Miles to Date: 375
May 10, 2015 – Overcast, 55 degrees
If the early bird gets the worm, I have a belly full of ‘em. My alarm went off – too loud – at 4:30 a.m. I was on the Surly in the early dawn, rolling through Waterville to get to MaineGeneral Medical Center for a 7:00 a.m. tour by CEO Chuck Hays. Most of the route was along a ridge road named Middle Street, which gave the gray morning a Zen quality.
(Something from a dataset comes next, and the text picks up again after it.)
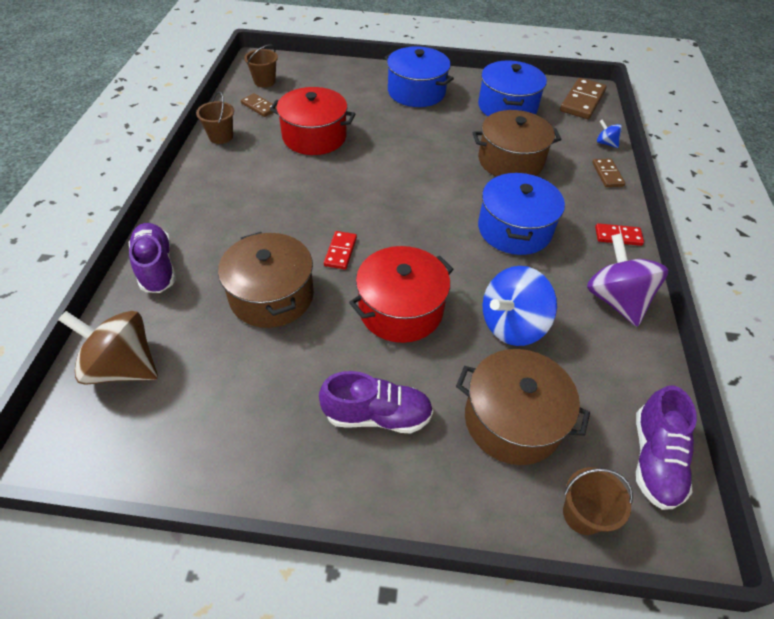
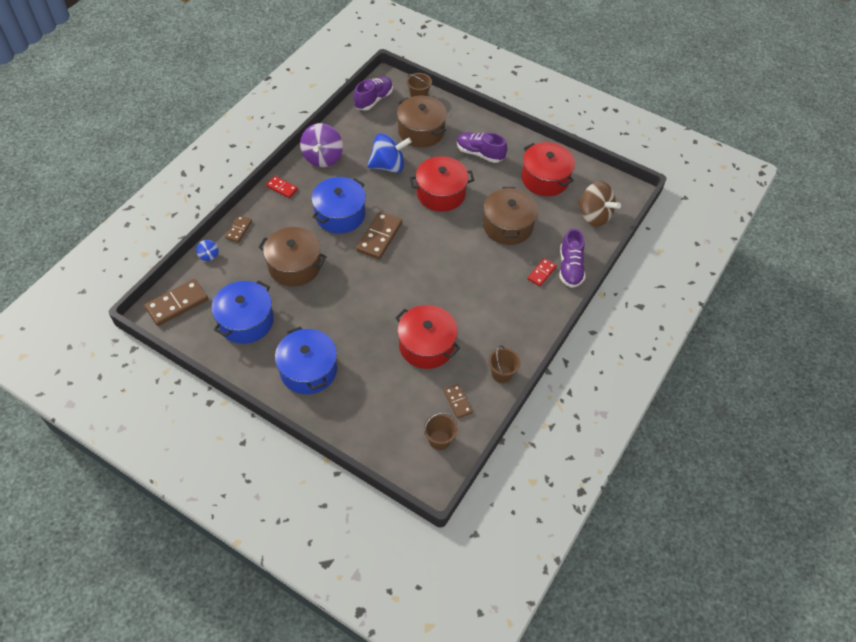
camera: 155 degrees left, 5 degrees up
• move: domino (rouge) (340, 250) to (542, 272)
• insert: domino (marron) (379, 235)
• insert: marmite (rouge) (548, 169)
The bulk of my career was in healthcare design, and I was fortunate to be involved in three greenfield hospital projects. Completely new hospitals are uncommon, and for an architect to have a hand in three is rare. During my journey I plan to visit them all: MaineGeneral (Augusta, ME, 2013), Dartmouth-Hitchcock Medical Center (Lebanon, NH 1991) and Bronson Healthcare (Kalamazoo, MI 1999). Each were state-of-the-art when designed and built, so visiting three facilities spaced about a decade apart should give some sense of how healthcare design has evolved.
Chuck showed me the high points of the completed facility, but what struck me most about his tour was that Chuck greeted every employee we met by name. He spent extra attention describing the staff communication systems and the focus on quality food. When we finished, I rushed back to the cafeteria and devoured two bowls of steel cut oats with fresh fruit and brown sugar. After being up more than three hours and riding over twenty miles, I was hungry.
The ride to Lewiston was uneventful. The weather was nippy, Dense trees in every shade of green stood tight to the road, from golden buds to deep evergreens, but the diffuse light softened their variety.
Lewiston is a former mill town. Although Bates College has a beautiful campus and the Basilica of Saints Peter and Paul is remarkable downtown is struggling. I met with Muhidin Libah, Executive Director of SBCMALA (Somali Bantu Community of Lewiston, ME) in the two-room suite on an upper floor of a grimy, aging edifice.
It was after three when I rode to a motel in the direction of tomorrow’s ride. This was my first night in a motel, and my first night staying with proprietor Patel! On my last long trip, I discovered that Indian’s rule the locally owned motel world, and many of them are named Patel. At least in Maine, that has not changed. I was too beat to venture out for dinner, but my steel cut oats were still stuck to my belly.